▶ _ЗАДАЧИ И ЗАДАНИЯ_
a) Переведите на английский язык предложение из фрагмента о Ковнере: «Последнее намерение не было осуществлено, но года через три по приезде в Томск Ковнер переезжает отсюда в Омск.»
b) Напишите, пожалуйста, продолжение фрагмента о Ковнере, начиная сразу после его последнего предложения.

▶ _ФРАГМЕНТ ТЕКСТА_

***

В конце письма он высказывает свое намерение «углубиться еще дальше в Сибирь» и поселиться в Иркутске. Последнее намерение не было осуществлено, но года через три по приезде в Томск Ковнер переезжает отсюда в Омск.

По-видимому, в это время он получает службу в контрольной палате, предоставившую ему необходимое обеспечение, спокойствие и достаточный досуг для литературной работы. Он считал «контроль» самым невинным в смысле нравственной брезгливости ведомством, которое могло превосходно служить литератору, как Спинозе — шлифовка стекол. Это был скромный источник незаметной и не трудной жизни — то состояние, которое отлилось в известном стихе Верлена:

La vie humble aux travaux ennuyeux et faciles…[15]

«Служил я хотя в придирчивом, но в сущности безобидном ведомстве, — рассказывает о себе герой „Хождения по мытарствам“, — жил в далекой провинции, где все дешево, где на сто рублей в месяц есть возможность иметь большую квартиру, прекрасный стол, водить знакомства и проч.».

***

▶ _ДАННЫЕ ДЛЯ АНАЛИЗА_

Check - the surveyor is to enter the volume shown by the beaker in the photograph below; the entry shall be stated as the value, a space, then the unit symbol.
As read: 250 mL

***

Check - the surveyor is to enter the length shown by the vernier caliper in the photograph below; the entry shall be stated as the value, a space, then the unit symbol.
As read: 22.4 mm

***

▶ _ОТВЕТЫ К УПРАЖНЕНИЯМ_
a) The latter intention was not carried out, but about three years after arriving in Tomsk, Kovner moved from there to Omsk.

b)
Главное духовное событие этого периода — дружба Ковнера с замечательным сибирским педагогом Егором Кремянским. Ковнер высоко ценил этого преподавателя словесности за его блестящий ум, необыкновенную память, богатейшее воображение и редкую начитанность. Независимый и оригинальный ум, Кремянский не признавал многих общепризнанных авторитетов таких, как Милль, Спенсер, Гюго или Гамбетта. Но зато он преклонялся в русской литературе — перед Пушкиным, Достоевским, Толстым и Одоевским, в западной перед Карлейлем и Гете. Всю жизнь он писал книгу о «Фаусте». Он первый указал своему другу на книги Розанова «Сумерки просвещения» и «Религия и культура», считая их автора «лучше, симпатичнее и всеобъемлюще-обширнее всех современных русских и европейских мыслителей».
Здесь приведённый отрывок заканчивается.